Quels types de contenus proposez-vous dans Vraiment ?
Nous proposons une dizaine de sujets longs par semaine dans la partie « informations » qui est structurée selon des rubriques classiques : France, économie, Monde. Ensuite dans la rubrique « Au Calme » nous mettons en avant des sujets « mieux vivre » et « culture ». Notre méthode : mêler le terrain, le reportage et l’analyse, l’expertise. Nous sommes un journal qui est là pour nourrir la réflexion. Si un nouveau concept émerge dans la société nous allons nous interroger sur ses origines, questionner des spécialistes etc. On a un petit côté intello mais on est aussi conscients qu’on ne peut pas être spécialisés sur tous les sujets. Surtout d’un autre côté, chaque lecteur est spécialiste d’au moins une thématique ! Il faut donc que l’on essaye toujours d’être les plus sérieux et concis possible. Lorsqu’un lecteur découvre un nouveau magazine il va d’abord lire un article sur un sujet qu’il maîtrise pour évaluer le sérieux du journal. Voilà notre recette : pas d’actu « chaude » et des sujets traités avec rigueur.
Pour trouver cette ligne éditoriale nous nous sommes aidés de nos lecteurs. En effet « Vraiment » est le fruit d’une co-construction. C’est Julie Morel qui a eu cette idée : s’appuyer sur une communauté de lecteur pour affiner notre projet. Un exemple : nous avions au départ l’idée de faire chaque semaine une couverture mono-sujet. Or nous proposons à chaque fois 8 dossiers sur des thématiques différentes. Le risque avec des couvertures à sujet unique c’est que l’on sous-vende notre titre, sans rendre compte de toutes les thématiques abordées.
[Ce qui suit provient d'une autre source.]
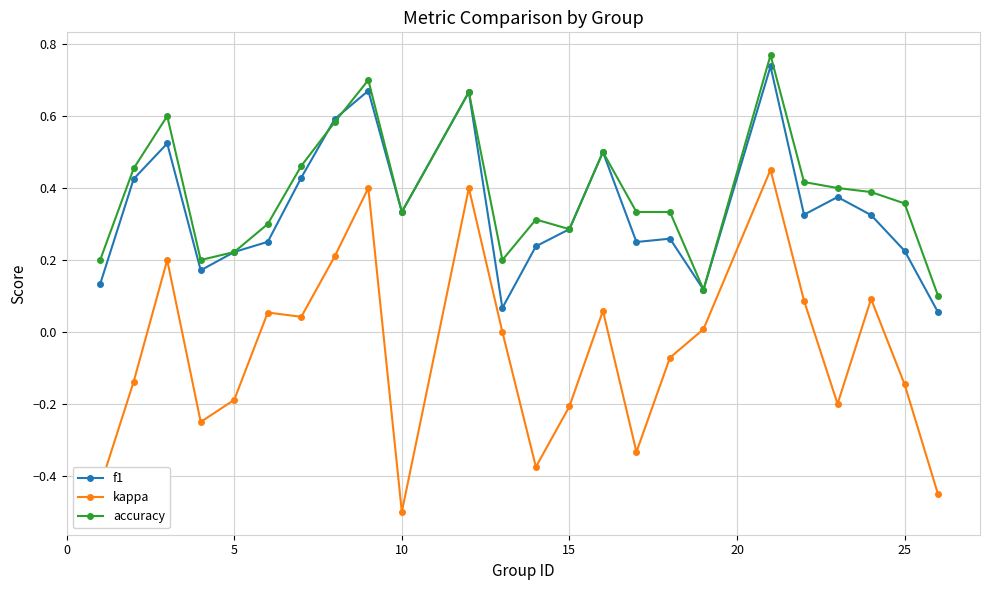

True or false: accuracy has more than 0 points higher than both neighbors.

True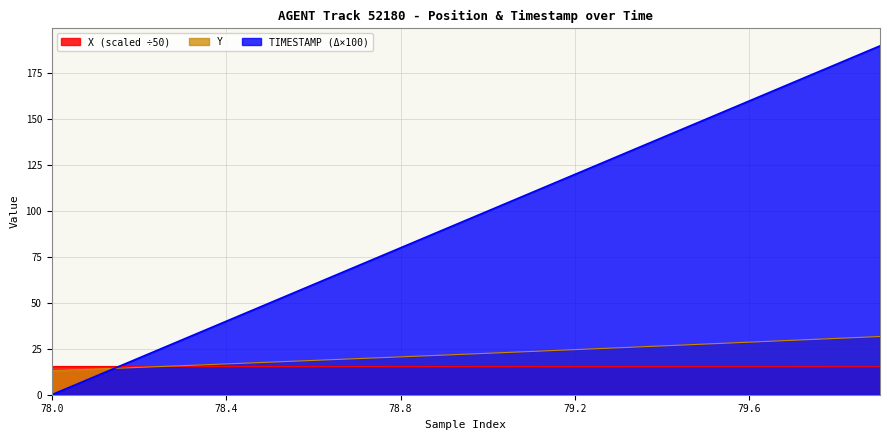

Which has a higher value, 79.2 or 78.8?

78.8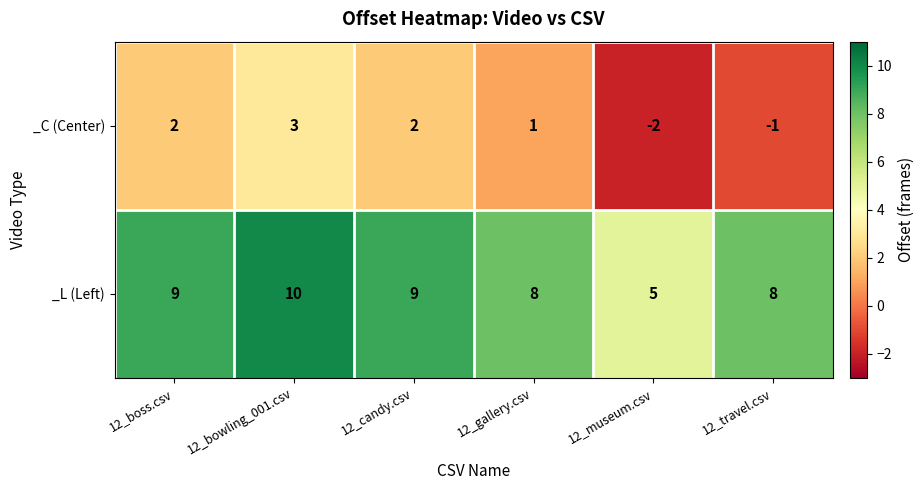

Count the number of categories in the chart.

6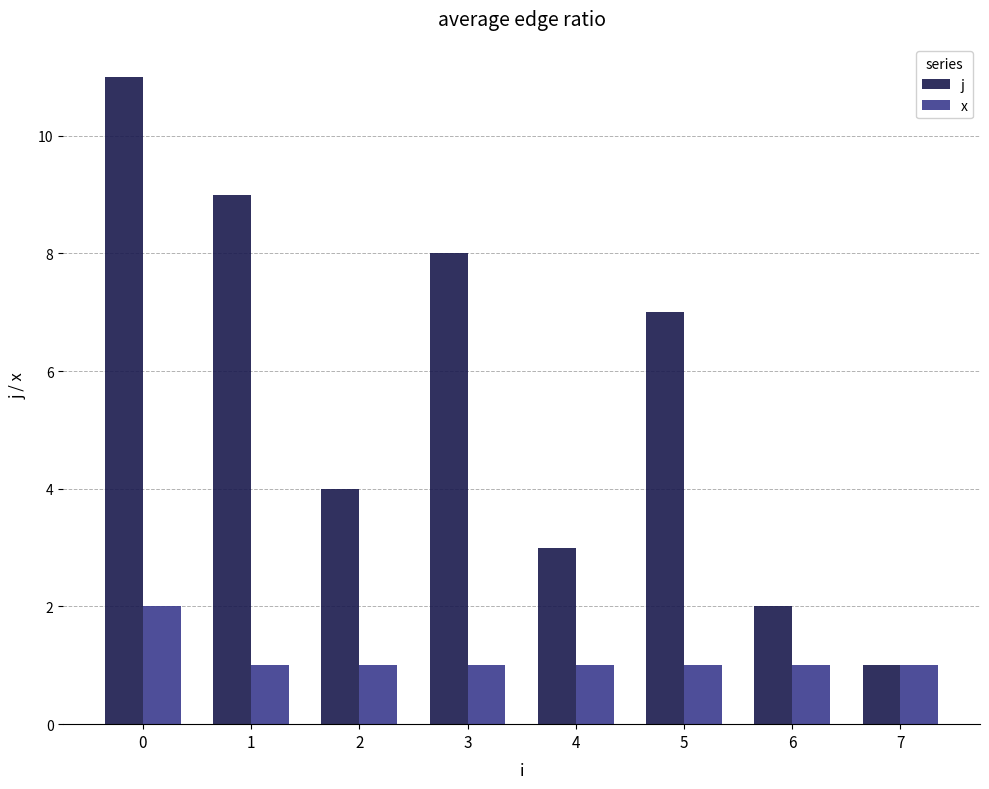

What is the sum of all j values?

45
C’est grâce à notre communauté que nous avons pu aboutir à ce résultat.
Quel regard portez-vous sur le renouvellement du paysage médiatique français (Le Nouveau Magazine Littéraire, Le Média, AOC etc.) ?
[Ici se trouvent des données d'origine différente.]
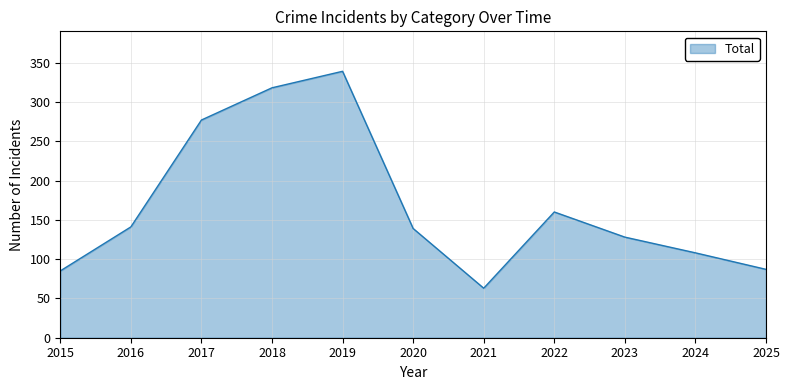

How many interior local peaks (higher than both neighbors) does the data have?

2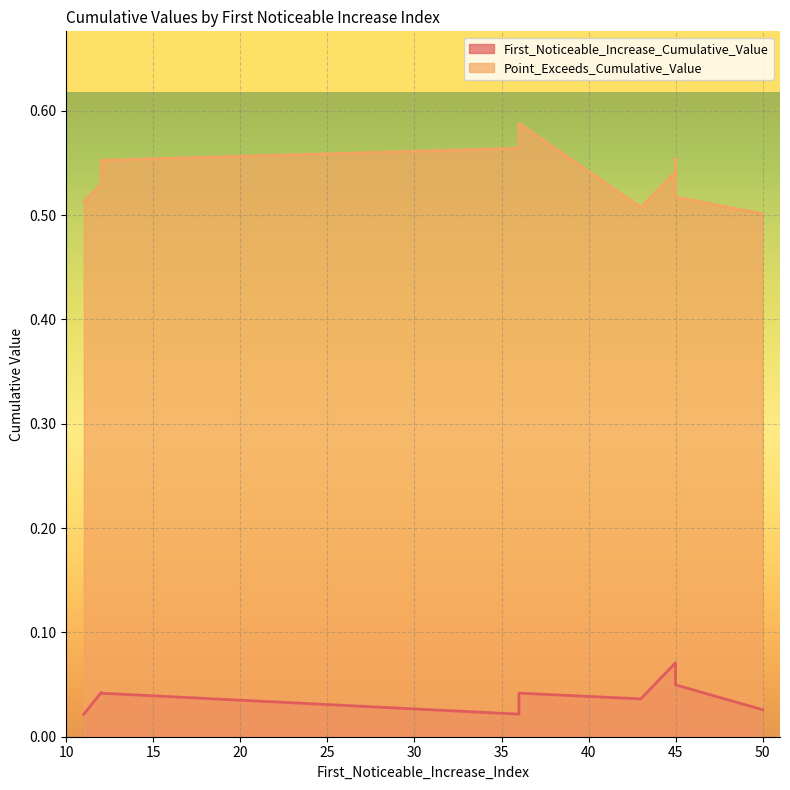

Which category has the highest value in the First_Noticeable_Increase_Cumulative_Value series?

45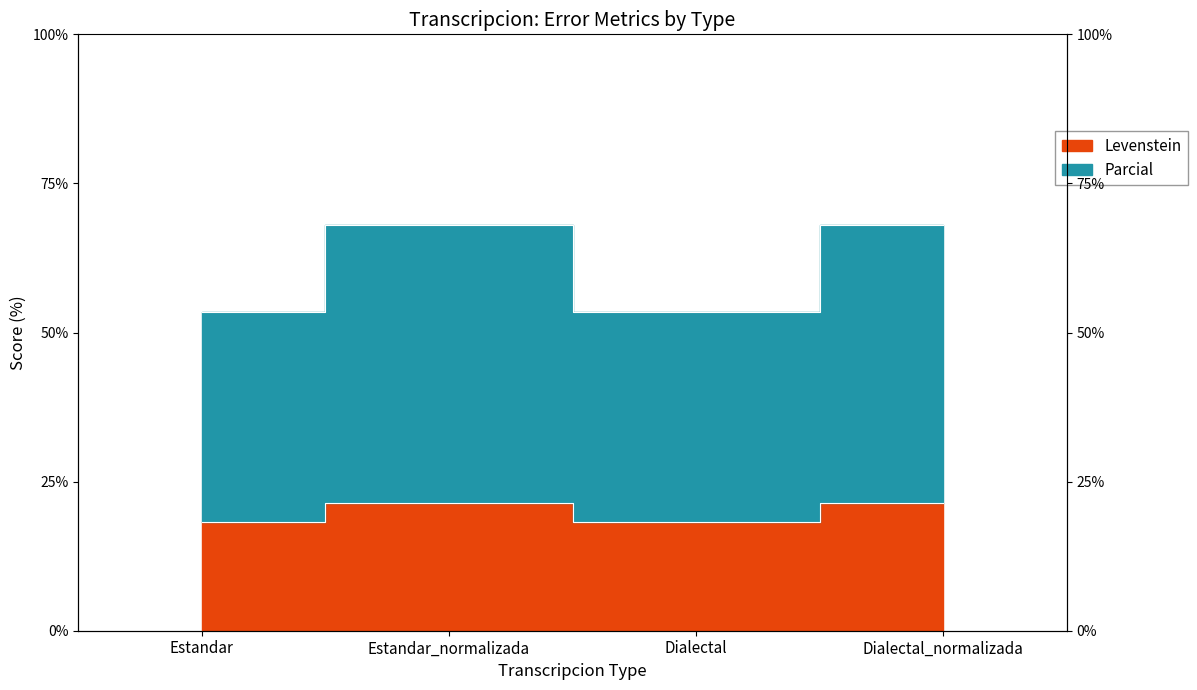

At how many categories does at least one series exceed 35?

4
Je trouve que c’est génial que de nouveaux médias se créent, même si je suis conscient que tous n’y arriveront pas. Depuis 350 ans des journaux se créent, d’autres disparaissent c’est comme ça, mais c’est toujours stimulant de sentir un vent frais souffler sur la presse française. Surtout si ces médias militent pour de l’information sérieuse et contre le buzz et les titres à clic. L’essentiel c’est que l’on se batte pour ce que l’on croit ! Je suis journaliste à FranceInfo depuis 15 ans et je ne peux pas me résoudre au fait que l’information se résume à des brèves ou à des vidéos buzz. Ça me fait de la peine de voir des news magazines qui ne sont plus lus. Il y a un vrai désir de renouveau chez les lecteurs. Vraiment.